Lorem ipsum dolor sit amet, no eum reque putent scripta. Eos esse vidit nonumy eu. Sit ut nominati prodesset, affert consul expetendis et cum. Sea cu animal cotidieque. Ei qui affert voluptua hendrerit, eripuit menandri pericula et per. Eam cu iusto possim vocent, veri mazim sensibus ea has, salutandi periculis his eu. Mei tractatos sententiae no.
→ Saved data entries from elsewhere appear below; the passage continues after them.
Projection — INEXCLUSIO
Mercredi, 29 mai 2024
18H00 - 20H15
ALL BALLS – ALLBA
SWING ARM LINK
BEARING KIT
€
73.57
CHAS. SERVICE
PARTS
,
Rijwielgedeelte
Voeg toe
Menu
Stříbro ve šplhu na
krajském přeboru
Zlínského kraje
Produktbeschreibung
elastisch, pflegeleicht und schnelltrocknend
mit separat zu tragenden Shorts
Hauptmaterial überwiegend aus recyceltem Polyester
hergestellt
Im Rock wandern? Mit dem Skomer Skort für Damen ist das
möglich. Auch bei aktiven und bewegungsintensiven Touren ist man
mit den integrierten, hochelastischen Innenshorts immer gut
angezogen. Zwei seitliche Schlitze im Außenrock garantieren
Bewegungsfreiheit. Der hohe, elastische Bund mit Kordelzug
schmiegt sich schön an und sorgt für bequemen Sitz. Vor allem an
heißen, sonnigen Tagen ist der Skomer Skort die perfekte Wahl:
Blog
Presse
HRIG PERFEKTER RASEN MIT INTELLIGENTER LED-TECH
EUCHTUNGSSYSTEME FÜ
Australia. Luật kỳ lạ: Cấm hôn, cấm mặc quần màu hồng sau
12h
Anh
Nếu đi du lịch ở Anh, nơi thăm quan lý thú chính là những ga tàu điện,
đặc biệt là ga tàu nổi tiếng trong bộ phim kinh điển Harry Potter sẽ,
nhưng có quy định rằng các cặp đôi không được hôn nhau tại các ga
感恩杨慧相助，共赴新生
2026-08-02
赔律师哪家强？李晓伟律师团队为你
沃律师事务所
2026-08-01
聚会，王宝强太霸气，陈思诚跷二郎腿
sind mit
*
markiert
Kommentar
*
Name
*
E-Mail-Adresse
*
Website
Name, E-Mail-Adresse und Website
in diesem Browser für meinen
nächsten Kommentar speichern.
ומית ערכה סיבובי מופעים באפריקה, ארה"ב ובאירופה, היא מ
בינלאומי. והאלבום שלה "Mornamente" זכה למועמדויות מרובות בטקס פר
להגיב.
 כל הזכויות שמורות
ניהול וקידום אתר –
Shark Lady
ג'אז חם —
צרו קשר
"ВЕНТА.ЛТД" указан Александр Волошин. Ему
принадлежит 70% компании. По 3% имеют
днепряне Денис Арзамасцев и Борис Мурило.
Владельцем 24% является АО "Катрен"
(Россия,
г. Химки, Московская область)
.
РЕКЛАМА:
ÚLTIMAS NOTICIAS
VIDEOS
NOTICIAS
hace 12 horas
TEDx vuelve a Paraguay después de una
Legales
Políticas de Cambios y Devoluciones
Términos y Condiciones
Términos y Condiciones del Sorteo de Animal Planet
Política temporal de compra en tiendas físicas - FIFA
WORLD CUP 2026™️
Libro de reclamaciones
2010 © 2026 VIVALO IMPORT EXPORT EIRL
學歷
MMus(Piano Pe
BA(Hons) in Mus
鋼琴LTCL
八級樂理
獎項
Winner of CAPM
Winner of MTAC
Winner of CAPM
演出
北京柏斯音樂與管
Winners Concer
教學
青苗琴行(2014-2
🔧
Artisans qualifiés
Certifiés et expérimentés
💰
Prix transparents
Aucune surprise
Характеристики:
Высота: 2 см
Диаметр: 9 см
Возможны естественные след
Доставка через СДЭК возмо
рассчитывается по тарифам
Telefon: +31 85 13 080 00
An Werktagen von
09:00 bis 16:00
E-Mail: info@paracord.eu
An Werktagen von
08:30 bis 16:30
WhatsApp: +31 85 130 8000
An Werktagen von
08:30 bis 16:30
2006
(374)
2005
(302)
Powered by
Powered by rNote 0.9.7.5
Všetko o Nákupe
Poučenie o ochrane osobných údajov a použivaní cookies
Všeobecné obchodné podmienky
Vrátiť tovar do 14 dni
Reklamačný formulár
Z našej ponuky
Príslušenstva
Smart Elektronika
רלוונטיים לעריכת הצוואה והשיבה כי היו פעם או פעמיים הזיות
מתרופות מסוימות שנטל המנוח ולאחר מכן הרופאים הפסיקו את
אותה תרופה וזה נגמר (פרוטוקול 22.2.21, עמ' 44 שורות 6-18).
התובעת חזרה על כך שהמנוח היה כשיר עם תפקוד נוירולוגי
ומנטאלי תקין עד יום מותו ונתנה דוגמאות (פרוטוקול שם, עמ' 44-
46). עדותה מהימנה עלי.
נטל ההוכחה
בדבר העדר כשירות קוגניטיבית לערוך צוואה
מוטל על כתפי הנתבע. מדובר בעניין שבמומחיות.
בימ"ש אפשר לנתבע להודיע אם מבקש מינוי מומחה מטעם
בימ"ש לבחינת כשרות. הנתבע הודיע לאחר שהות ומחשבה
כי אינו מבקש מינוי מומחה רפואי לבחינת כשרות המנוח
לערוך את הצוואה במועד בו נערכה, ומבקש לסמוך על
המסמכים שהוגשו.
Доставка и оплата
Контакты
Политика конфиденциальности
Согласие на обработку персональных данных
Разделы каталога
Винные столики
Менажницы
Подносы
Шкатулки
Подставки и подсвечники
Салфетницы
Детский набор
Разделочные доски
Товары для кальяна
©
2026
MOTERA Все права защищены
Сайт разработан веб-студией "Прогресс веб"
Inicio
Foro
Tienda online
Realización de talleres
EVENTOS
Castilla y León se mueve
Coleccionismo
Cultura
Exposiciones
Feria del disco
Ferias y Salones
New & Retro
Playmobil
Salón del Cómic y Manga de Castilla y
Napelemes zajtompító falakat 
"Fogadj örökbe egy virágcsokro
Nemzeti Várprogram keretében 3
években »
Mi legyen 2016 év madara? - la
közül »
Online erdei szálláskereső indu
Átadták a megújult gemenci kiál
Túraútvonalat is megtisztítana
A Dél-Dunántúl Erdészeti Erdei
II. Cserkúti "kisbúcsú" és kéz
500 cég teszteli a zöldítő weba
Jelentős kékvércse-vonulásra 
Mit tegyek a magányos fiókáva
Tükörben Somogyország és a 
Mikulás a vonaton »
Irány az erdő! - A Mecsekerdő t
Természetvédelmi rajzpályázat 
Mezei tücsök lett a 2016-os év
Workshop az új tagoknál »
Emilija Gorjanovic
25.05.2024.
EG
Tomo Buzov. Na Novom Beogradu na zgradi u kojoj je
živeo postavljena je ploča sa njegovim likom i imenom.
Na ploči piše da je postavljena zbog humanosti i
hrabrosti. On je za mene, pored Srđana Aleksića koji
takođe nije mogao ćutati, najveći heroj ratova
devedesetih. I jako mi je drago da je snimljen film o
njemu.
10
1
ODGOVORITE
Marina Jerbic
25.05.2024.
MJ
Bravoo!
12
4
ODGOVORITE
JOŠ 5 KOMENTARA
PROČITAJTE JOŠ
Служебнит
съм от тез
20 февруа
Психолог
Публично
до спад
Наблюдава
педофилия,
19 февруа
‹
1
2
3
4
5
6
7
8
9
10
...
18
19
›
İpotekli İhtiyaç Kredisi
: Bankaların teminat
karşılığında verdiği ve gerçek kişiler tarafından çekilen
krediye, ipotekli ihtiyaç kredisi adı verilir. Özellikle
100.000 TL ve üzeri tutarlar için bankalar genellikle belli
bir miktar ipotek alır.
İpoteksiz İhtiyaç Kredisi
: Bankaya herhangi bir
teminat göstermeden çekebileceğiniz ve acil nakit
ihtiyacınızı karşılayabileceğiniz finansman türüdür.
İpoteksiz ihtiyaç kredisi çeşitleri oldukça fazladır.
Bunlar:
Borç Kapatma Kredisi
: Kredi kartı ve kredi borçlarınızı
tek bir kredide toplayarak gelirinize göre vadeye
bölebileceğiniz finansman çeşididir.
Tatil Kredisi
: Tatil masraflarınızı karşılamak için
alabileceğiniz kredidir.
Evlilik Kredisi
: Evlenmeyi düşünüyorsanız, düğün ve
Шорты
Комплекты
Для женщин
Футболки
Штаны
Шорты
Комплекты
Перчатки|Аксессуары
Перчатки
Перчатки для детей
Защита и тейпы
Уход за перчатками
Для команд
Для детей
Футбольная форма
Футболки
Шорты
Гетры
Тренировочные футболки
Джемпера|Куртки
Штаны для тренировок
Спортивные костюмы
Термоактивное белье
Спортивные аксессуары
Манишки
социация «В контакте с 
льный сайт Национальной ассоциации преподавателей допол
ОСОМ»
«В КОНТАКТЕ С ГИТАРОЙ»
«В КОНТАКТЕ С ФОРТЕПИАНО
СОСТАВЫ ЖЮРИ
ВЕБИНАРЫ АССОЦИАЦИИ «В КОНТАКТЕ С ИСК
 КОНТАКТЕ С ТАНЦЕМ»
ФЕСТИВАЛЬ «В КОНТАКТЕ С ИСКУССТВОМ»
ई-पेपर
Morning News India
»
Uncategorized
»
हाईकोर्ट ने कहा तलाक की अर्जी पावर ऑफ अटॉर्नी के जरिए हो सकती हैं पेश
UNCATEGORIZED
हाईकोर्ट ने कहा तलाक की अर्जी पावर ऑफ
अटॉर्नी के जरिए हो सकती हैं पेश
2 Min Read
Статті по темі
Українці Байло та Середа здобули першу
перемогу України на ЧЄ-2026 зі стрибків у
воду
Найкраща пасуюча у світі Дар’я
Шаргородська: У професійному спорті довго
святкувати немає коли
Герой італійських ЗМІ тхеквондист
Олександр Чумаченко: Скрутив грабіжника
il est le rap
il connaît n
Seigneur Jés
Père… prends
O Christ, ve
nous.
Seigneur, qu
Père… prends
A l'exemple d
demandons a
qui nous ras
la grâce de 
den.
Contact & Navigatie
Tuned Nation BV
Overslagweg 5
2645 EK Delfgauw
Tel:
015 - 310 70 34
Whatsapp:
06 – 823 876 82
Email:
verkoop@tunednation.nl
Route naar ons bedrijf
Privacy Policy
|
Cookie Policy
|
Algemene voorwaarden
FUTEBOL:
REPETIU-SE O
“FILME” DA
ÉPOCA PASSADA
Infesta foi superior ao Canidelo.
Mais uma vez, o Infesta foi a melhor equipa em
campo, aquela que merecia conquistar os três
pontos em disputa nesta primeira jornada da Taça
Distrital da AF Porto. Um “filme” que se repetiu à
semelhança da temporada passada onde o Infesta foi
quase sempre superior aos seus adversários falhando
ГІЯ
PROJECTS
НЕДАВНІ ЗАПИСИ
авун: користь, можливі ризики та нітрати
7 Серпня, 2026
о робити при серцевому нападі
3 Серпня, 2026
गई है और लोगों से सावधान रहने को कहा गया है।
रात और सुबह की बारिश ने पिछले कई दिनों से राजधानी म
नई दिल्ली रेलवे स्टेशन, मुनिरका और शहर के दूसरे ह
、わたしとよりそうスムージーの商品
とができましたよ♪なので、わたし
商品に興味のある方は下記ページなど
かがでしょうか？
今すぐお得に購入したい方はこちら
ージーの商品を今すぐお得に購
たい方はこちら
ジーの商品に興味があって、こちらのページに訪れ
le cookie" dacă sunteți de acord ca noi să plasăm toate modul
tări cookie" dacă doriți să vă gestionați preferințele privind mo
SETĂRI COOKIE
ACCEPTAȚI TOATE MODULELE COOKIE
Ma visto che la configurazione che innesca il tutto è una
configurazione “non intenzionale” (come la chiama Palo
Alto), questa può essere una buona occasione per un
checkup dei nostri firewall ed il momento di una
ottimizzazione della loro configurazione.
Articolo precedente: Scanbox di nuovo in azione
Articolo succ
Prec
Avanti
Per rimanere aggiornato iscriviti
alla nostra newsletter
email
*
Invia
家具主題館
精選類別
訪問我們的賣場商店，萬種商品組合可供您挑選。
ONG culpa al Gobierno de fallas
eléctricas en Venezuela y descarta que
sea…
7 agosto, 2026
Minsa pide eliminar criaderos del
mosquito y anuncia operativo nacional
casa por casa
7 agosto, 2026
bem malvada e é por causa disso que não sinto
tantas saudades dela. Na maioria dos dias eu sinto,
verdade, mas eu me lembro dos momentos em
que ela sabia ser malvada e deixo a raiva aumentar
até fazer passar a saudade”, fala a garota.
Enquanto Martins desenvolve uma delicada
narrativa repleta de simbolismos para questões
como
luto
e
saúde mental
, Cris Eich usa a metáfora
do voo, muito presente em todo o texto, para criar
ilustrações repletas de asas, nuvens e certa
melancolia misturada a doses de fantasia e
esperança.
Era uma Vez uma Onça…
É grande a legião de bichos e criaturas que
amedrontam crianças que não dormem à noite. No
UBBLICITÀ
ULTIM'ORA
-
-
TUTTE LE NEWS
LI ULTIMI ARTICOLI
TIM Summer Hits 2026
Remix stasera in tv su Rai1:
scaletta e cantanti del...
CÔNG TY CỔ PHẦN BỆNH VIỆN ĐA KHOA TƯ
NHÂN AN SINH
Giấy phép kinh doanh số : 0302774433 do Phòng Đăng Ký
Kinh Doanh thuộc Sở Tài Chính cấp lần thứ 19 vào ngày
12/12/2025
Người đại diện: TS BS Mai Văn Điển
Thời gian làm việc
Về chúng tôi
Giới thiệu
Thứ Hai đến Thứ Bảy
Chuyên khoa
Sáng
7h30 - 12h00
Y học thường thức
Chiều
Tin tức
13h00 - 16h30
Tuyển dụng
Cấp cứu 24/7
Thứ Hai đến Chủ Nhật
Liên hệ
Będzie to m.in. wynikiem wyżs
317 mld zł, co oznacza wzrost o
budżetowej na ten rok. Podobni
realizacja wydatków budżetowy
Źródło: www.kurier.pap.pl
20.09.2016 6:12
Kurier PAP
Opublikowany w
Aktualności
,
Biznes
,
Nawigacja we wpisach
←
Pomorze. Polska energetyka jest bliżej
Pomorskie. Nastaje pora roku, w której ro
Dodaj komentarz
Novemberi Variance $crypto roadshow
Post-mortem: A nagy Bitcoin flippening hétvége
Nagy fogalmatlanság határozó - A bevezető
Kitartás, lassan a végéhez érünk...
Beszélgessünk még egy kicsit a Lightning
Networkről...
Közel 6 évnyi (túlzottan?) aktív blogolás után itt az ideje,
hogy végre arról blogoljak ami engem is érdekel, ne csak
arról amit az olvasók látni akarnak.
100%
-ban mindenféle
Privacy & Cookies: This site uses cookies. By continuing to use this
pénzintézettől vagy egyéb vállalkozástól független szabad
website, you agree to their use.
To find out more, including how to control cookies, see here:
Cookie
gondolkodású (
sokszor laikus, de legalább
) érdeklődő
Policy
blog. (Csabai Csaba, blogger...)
Eu vim eirmod molestie electram, eam ad dicunt facilisi conclusionemque, at nostrud delectus incorrupte mea. Vel ea liber munere maluisset, cu habeo cotidieque vel, blandit indoctum ei vel. Sit invidunt erroribus ne. Ea postea possit persecuti qui, tota dicit discere ut usu. Mei te iudicabit repudiare. Legere tritani definitiones vix ei, mea ea eros singulis. Qui ne posidonium definitionem, maluisset repudiare appellantur eam et, vim et vivendum facilisi delicatissimi. Ius ei choro dictas. Sit in atqui antiopam, ut his iuvaret oportere sapientem. Solet equidem recteque eum at, nam mundi perpetua te. Eum te semper appareat omittantur. Labitur perpetua ea mea, nam ea impetus partiendo. Elitr perfecto adipisci ut eum, his vocibus tincidunt incorrupte et. Ad duo putant tractatos. Sint case qualisque vis cu, soluta percipitur eu eam, cum inermis definitionem cu. Ne summo democritum pri, et falli ludus eruditi nam. Per assum mucius ex, no nec petentium delicatissimi, et pri hinc tacimates similique. Purto prima omnes vel ad, eu feugiat nostrum eum, ut has idque laoreet periculis. Ad vel officiis lucilius accusata, nonumy volutpat te qui. Noster indoctum mediocritatem ne cum.